It’s hard to believe that in just about three weeks classes will be over. Students will be heading for home locations all over the world, and many faculty members will be roaming off to as many locations as will the students. How can the dispersed Williams community stay connected? The answer lies in Internet Service Providers (ISPs), who have sprung up globally to support Internet service demands. IBM’s Internet Connection Services is one of the leading such providers.
Like many of the major ISPs, IBM’s Internet Connection provides local telephone connections at hundreds of locations around the world (in locations in the United States alone and in the rest of the world). To take advantage of any ISP, you must make sure that you can reach the service with a local call.
During the last year, IBM’s service has won a number of awards for providing superior service. The industry monitors such indicators as evening-hour call success rate, 24-hour call success rate, business-hour call success rate, initial modem connect speed, and so on. IBM’s continues to win top honors relative to its competitors
Our arrangement with IBM allows members of the Williams College community can obtain Internet Services at attractive rates. The Williams rate is $4.95 for 5 hours of connect time a month and $12.95 for 50 hours. The one-time connect charge is $nn. Most of their POPs (points of presence), the locations that one dials into to get on the network, support up to 56K modems.

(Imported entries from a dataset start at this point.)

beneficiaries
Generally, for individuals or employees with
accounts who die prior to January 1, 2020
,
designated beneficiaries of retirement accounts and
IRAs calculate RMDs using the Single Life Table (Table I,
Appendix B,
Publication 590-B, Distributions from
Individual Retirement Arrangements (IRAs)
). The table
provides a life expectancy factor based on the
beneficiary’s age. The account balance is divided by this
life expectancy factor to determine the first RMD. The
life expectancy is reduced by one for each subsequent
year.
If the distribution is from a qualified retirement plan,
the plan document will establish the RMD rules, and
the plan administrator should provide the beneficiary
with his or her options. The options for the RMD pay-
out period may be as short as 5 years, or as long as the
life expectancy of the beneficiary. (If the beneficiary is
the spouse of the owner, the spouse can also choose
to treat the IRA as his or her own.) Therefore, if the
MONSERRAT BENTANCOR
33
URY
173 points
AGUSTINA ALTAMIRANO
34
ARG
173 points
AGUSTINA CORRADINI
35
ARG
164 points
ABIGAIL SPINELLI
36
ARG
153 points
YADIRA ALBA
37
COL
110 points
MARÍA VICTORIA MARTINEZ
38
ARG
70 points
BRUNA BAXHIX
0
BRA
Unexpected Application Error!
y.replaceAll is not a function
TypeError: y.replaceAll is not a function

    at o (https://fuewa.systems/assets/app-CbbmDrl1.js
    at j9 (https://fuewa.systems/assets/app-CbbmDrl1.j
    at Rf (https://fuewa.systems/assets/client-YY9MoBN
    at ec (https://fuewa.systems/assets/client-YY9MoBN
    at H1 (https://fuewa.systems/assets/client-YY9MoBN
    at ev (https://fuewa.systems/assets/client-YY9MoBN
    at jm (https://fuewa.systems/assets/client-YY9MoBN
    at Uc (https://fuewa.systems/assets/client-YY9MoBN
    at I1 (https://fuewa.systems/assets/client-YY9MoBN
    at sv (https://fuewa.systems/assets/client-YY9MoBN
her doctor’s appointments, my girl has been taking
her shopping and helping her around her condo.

IBM provides MAC/OS and WIN95 client software (network dialers) for accessing their Internet services. Their WIN95 client has been excellent over the last year. Version 2 of the MAC client has finally cleared up numerous problems that the older version had. Downloading the software is simple from the IBM site (URL) for either client.
The advantage of the IBM service is its price, its quality, and its accessibility from major cities around the world. Its value diminishes substantially if a long distance call is required. Remember you must check out the access number to the ISP that you plan to use. Locally, for example, the problem is that the IBM POP is in Pittsfield, which is a local call from Williamstown, but a long distance call from North Adams. If you consider obtaining this service, check the list of available worldwide numbers at the IBM site (URL).
For those of you who would have to make long distance calls to access IBM service, check out small local ISPs. In this area I highly recommend Mindy’s in North Adams and SoverNet in Brattleboro, Vermont.
Many cable companies are introducing cable modem services for Internet access. Locally, Adelphia Cable is beginning to offer cable modem service in selected areas to its customers. The advantage of cable modem service is its high speed and continuous availability. Cable modems operate at the same speed as EphNet (10 million bits per second). Call nnn-nnnn to get more information about availability in the Adelphia service area. Cable service is being introduced in a number of cities. The costs are higher than typical dialup services.
For those of you who are about to go on the road again, to places you’ve never been, and to do things that you may never do again (thanks Willie), check out your ISP options before you leave campus while it’s convenient with high speed access to the Internet and then enjoy getting on the road again . . . while staying connected.